March 2025’s Monthly Game Club game is VVVVVV by Terry Cavanagh. VVVVVV (pronounced “Vee”) is a puzzle platformer where you flip gravity to progress through the levels. It’s on just about every platform out there.
I just like Terry Cavanagh and this is a great game. Excellent aesthetic, catchy music, good sense of humour, accessible, short runtime, available on a bunch of platforms. It’s the perfect game club game (imo)!
My personal experience: I love this game! I beat it on the 3DS many years ago. I’d love to replay it with y’all. It’s charming and challenging. A lot of fun.
Oh cool! This is a neat game. I haven’t played it in a very, very long time. I can’t actually remember if I finished it or if I let myself get stuck doing things the hard way.
I own this game on everything[1] but today I chose to replay it on my iPhone. Just got all twenty trinkets #kingofgames#touchscreenveteran
Still a great game!
I even paid to unlock the full game on Kongregate back in 2011 lol. It cost 50 “Kreds” ($5), which I must’ve earned filling out sponsored surveys or something. I was ten and Flash games were the coolest, hottest games; I had to have it. ↩︎
I love VVVVVV. I had a 26" wide screen Toshiba CRT that I plugged my computer into to play it on when it came out. I replayed it a few years ago on 3DS and that’s a fun experience too.
That was for real the one room that did not mesh with my brain at all. I cried through it.
This game builds up so much goodwill generally that I didn’t mind some suffering though. It was pretty fun and cute.
A few years back I played a game on Switch called Infini which I now realize was heavily influenced by VVVVVV. During that time, I was going through significant health issues and was slowly trying to rebuild a lot of coordination and cognitive strength that had been depleted. And I feel like that game helped walk me through rebuilding my neurological health a little bit.
the other things of note I wanted to say that haven’t seen anyone say here is that Terry Cavanaugh released the source code to VVVVVV a few years back which is super cool!

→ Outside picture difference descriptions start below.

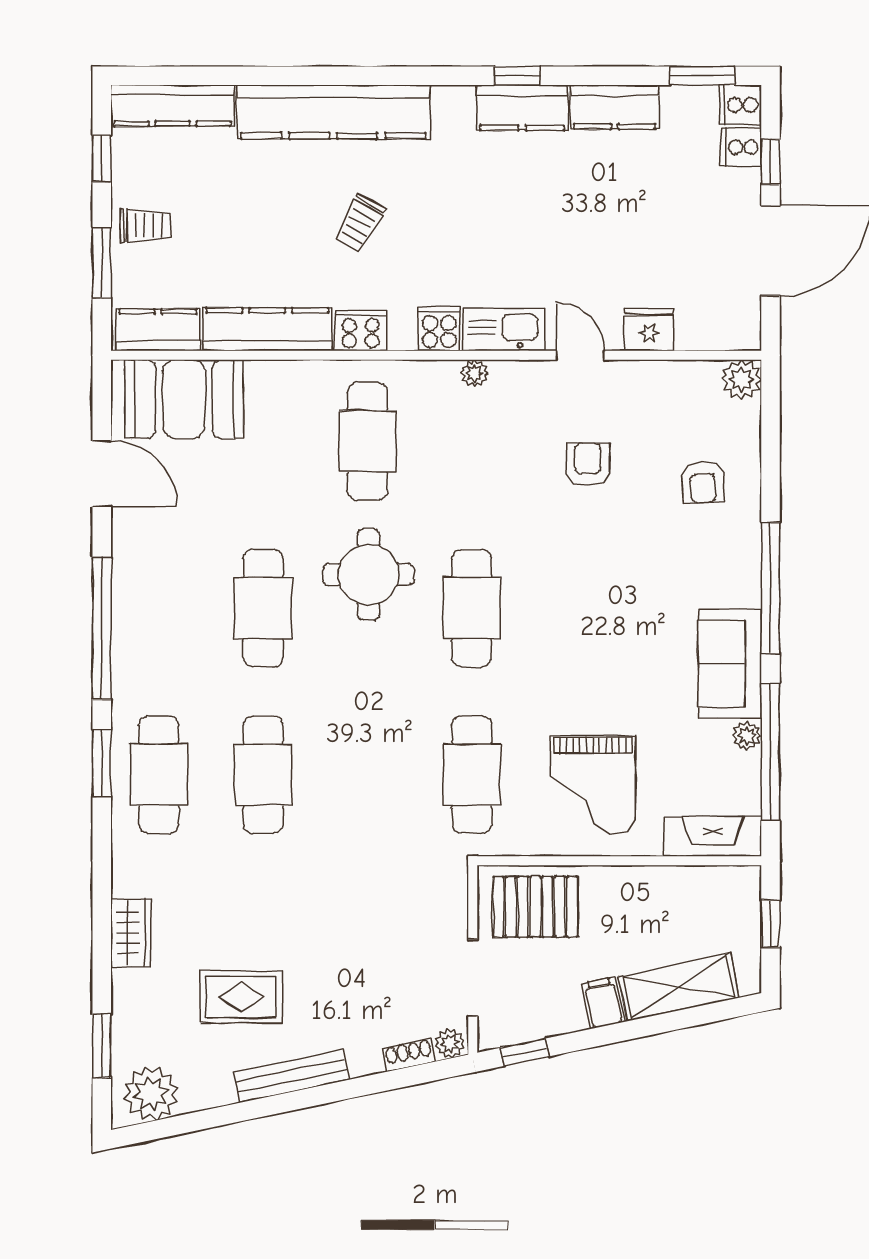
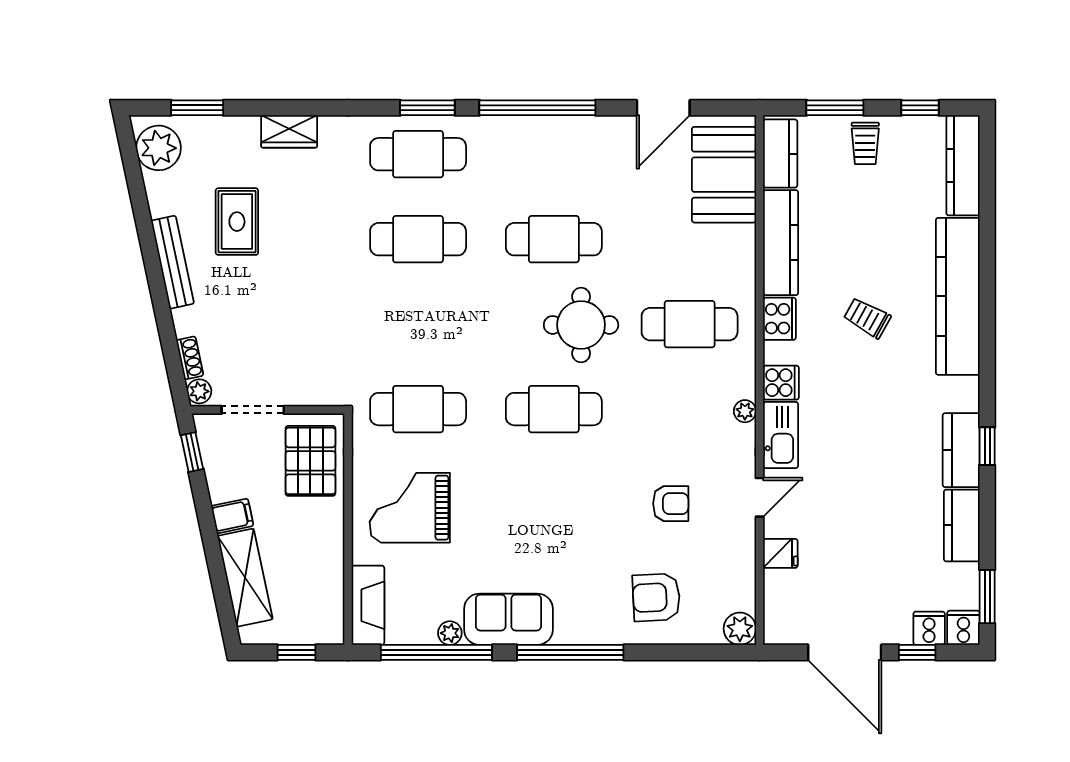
fridge: (649, 330) -> (780, 553), width x0.72
armchair: (703, 482) -> (656, 597), width x1.38, depth x1.38

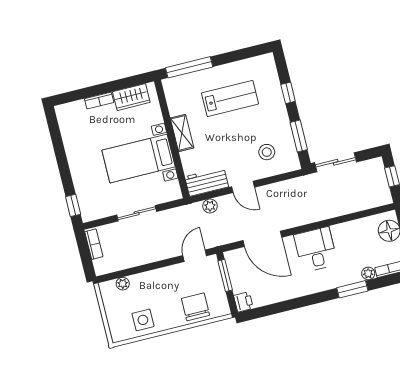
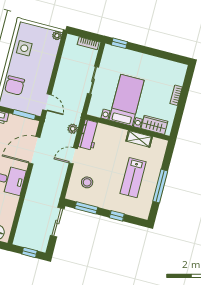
window: (189, 67) -> (160, 186), moved
wardrobe: (131, 97) -> (154, 125), moved, turned 90
shelving: (182, 133) -> (139, 139), moved
plant: (123, 284) -> (57, 36), moved
chair: (195, 307) -> (15, 85), turned 90

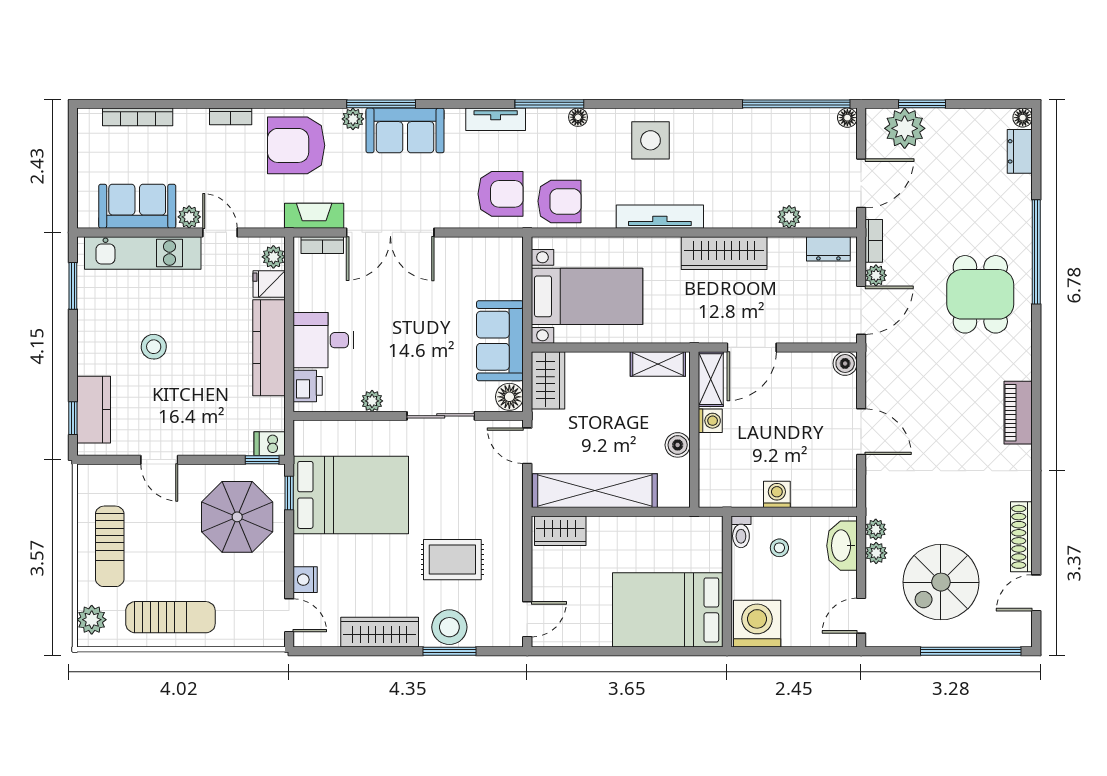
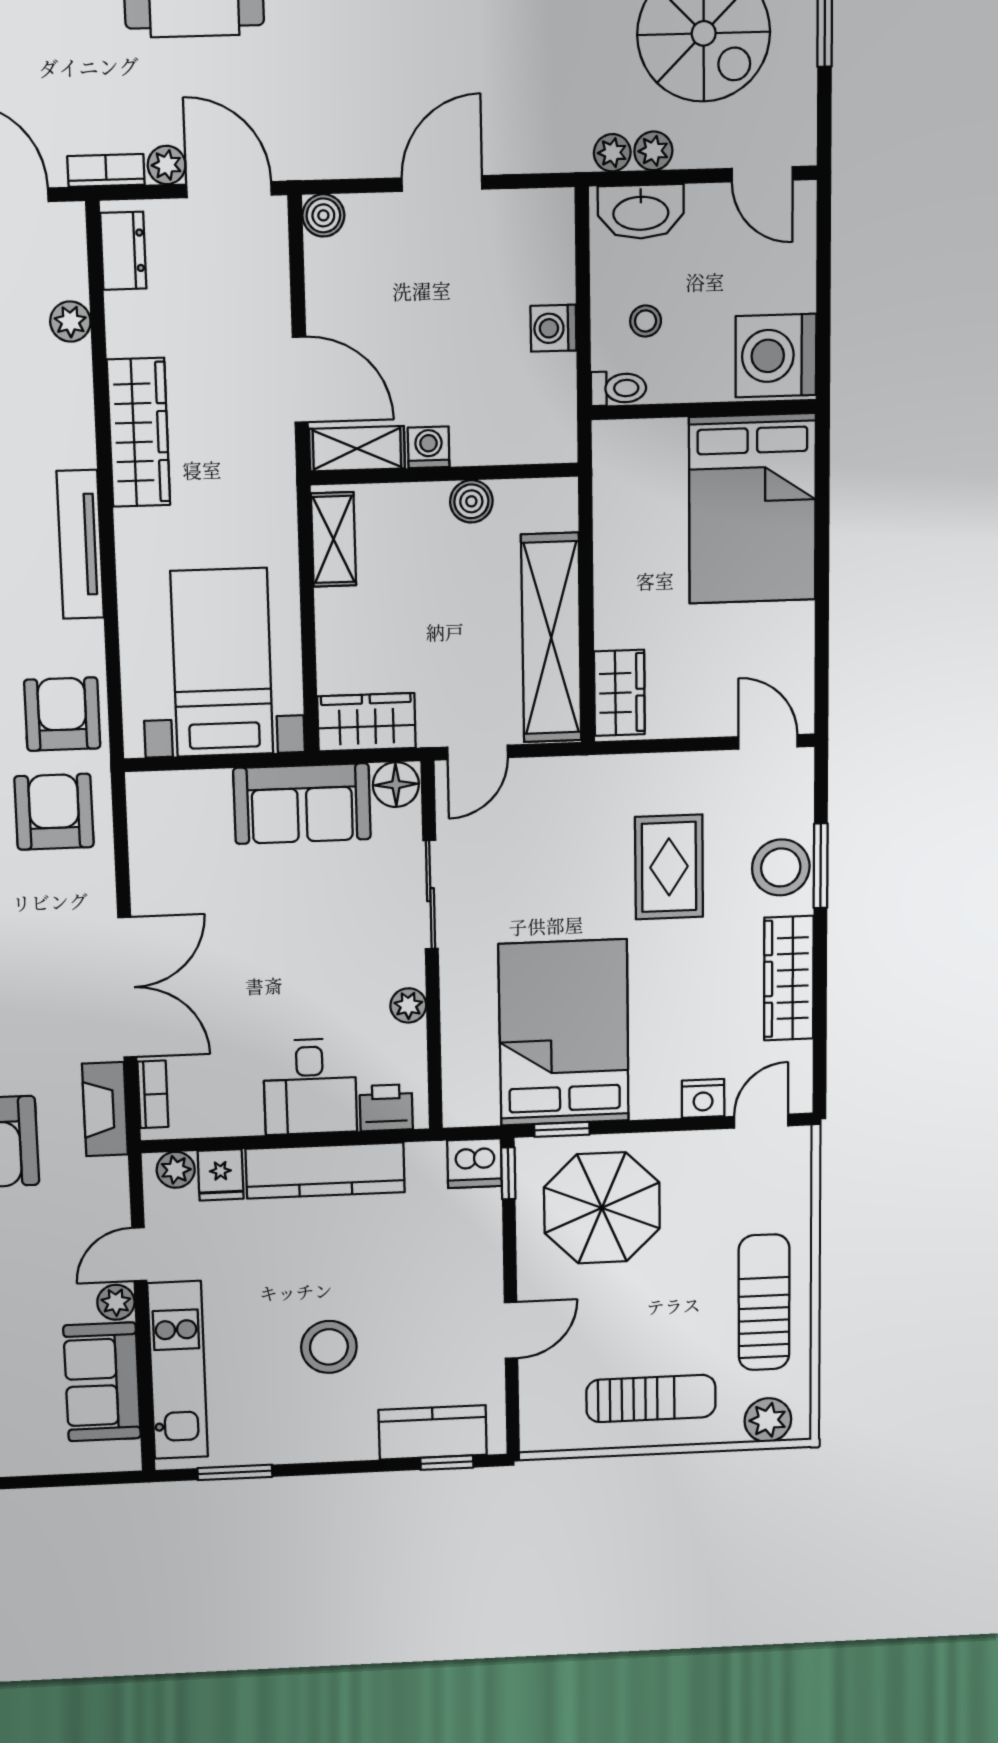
stool: (154, 347) -> (329, 1347), width x1.38, depth x1.38
dishwasher: (270, 444) -> (475, 1163), width x1.38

I would also like to shout out the recent compilation of Terry’s other games
my favorite of the bunch is definitely Tiny Heist for what it’s worth
Oh hey, awesome! Big fan of this game, it’s one of a handful of games that I will just load up and play through once every year or two. I consider it something of a milestone in my gaming life as I became much more open to and interested in the indie scene around this time.
Terry Cavanagh is a cool and interesting figure in the indie scene, he’s put out a few really popular games over the years in different genres - the standouts being VVVVVV, Super Hexagon and Dicey Dungeons. He is a good communicator too, with a decent social media presence, reddit AMAs, etc. He maintains a blog that he intermittently updates with info about what he’s working on and for a while was regularly updating a blog called Terry’s Free Game of the Week highlighting cool free games in the indie space to check out.
I was in the process of writing about this stuff too but you beat me to it by mere moments!
VVVVVV was also one of the first games that opened me up to what I would call… a frictionless restart? method of difficulty mitigation. What I mean by that is, when you fail there is essentially no downtime before you are able to get back into the game. In games where you fail quickly and often, that downtime for me is a real fun-killer as you can often spend just as much or even more time waiting for stuff to load or navigating menus before you can play again. Lots of other games successfully employ this technique I would say - Hotline Miami springs to mind, or Super Meat Boy. To me it turns something that on its surface seems punishingly difficult into a much more chilled out experience, very difficult to put down.
I’ve been meaning to replay VVVVVV for years. I still listen to the soundtrack sometimes.
Does anyone happen to have that meme image about the price of the game at release? I thought I had saved it but I can’t find it in my image collection. I think the image I have in mind was on the side of the price being reasonable, comparing it to other things.